O Globo
Em cruzada contra "ideologia
imprópria", republicano busca reescrever história dos EUA
Deu no Wall Street Journal: a Casa Branca
quer obrigar os museus americanos a se
alinharem às ideias de Donald Trump.
A ofensiva começou pela Smithsonian
Institution. A entidade recebeu ordens para exaltar os “ideais americanos” e
eliminar o que o governo classifica como “narrativas divisivas ou partidárias”.
A diretriz vale para exposições, materiais educativos e publicações na
internet.
Em março, Trump já havia editado decreto para enquadrar os museus de Washington. Determinou a remoção do que chamou de “ideologia imprópria”, além do cancelamento de mostras que, na visão dele, “degradem os valores” do país. O republicano manifestou o desejo de banir qualquer referência que “deprecie inapropriadamente os americanos do passado” — especialmente os fazendeiros escravocratas. Quer reescrever a história do país omitindo conflitos de classe e questões de raça e de gênero.
Trump não inventou a roda. “Uma lição que o
século passado nos ensinou é que, frequentemente, os regimes autoritários
consideram a história uma grande ameaça”, afirma Jason Stanley em “Apagando a
história: como os fascistas reescrevem o passado para controlar o futuro”.
Recém-lançado no Brasil, o livro foi escrito antes da nova posse do republicano.
Mas já delineava seus planos para sufocar o pensamento crítico e os movimentos
que questionam o status quo.
Professor de filosofia na Universidade de
Toronto, Stanley mostra como os autocratas usam o ensino para demonizar
dissidentes e vender o mito de um passado glorioso. A história é contada como
uma obra de heróis emoldurados, livres de conflitos ou contradições. Quem
questiona a pregação nacionalista é tachado de subversivo — o que leva o autor
a comparar os dias de hoje com o período do macartismo, na década de 1950.

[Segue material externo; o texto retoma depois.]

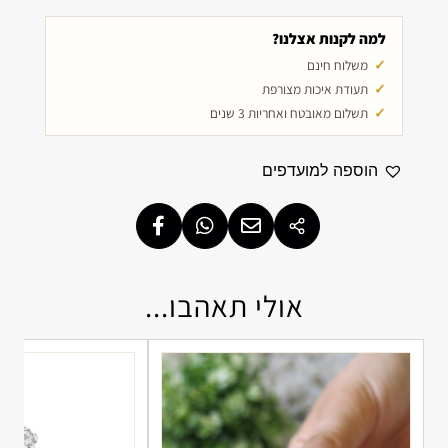
למה לקנות אצלנו?
משלוח חינם
תעודת איכות מצורפת
תשלום מאובטח ואחריות 3 שנים
הוספה למועדפים
אולי תאהבו...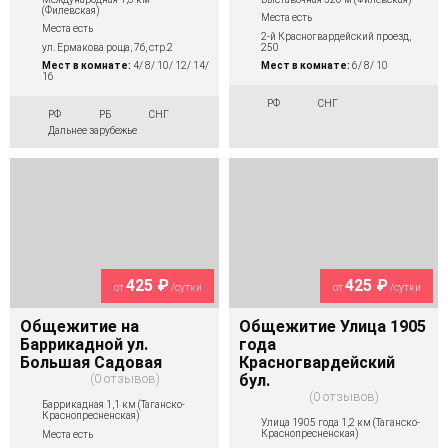
(Филевская)
Места есть
Места есть
2-й Красногвардейский проезд,
ул. Ермакова роща, 7б, стр.2
250
Мест в комнате:
4/ 8/ 10/ 12/ 14/
Мест в комнате:
6/ 8/ 10
16
РФ
СНГ
РФ
РБ
СНГ
Дальнее зарубежье
425 ₽
425 ₽
от
/сутки
от
/сутки
Общежитие на
Общежитие Улица 1905
Баррикадной ул.
года
Большая Садовая
Красногвардейский
0 отзывов
бул.
0 отзывов
Баррикадная 1,1 км (Таганско-
Краснопресненская)
Улица 1905 года 1,2 км (Таганско-
Краснопресненская)
Места есть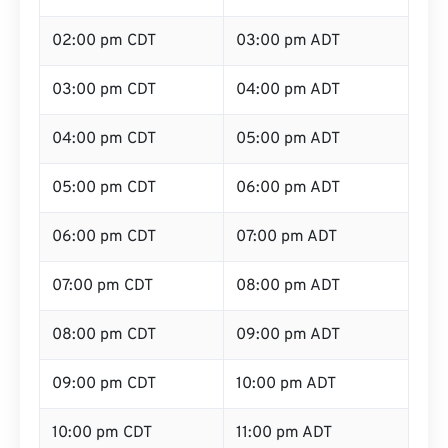
02:00 pm CDT
03:00 pm ADT
03:00 pm CDT
04:00 pm ADT
04:00 pm CDT
05:00 pm ADT
05:00 pm CDT
06:00 pm ADT
06:00 pm CDT
07:00 pm ADT
07:00 pm CDT
08:00 pm ADT
08:00 pm CDT
09:00 pm ADT
09:00 pm CDT
10:00 pm ADT
10:00 pm CDT
11:00 pm ADT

“Estamos incontestavelmente voltando a algo
parecido com a era da ameaça vermelha. Políticos e ativistas de direita estão
mirando educadores em todos os níveis de ensino por suas supostas ideologias de
esquerda, com o objetivo de eliminar qualquer ensino que questione a hierarquia
racial ou o patriarcado”, anota Stanley, autor do best-seller “Como funciona o
fascismo”, de 2018.
O obscurantismo não campeia só nos Estados
Unidos. Na Hungria de Viktor Orbán e na Turquia de Recep Erdogan, o poder
também fecha o cerco sobre a educação. O premiê húngaro forçou a Universidade
Centro-Europeia a se mudar para a Áustria. O presidente turco ordenou a revisão
de livros didáticos e baniu a teoria da evolução do currículo do ensino médio.
“Faz muito tempo que os autoritários entenderam que, quando querem mudar a
cultura política, precisam começar tomando o controle da educação”, escreve
Stanley.
Antes da cruzada contra os museus, Trump
atacou as universidades, ameaçadas de asfixia econômica se não reprimissem
protestos contra o governo de Israel e encerrassem programas de diversidade e
inclusão. Neto de judeus que fugiram da Alemanha nazista, Stanley farejou o
perigo e não quis pagar para ver. Em abril, deixou a cátedra em Yale, cruzou a
fronteira e foi trabalhar no Canadá.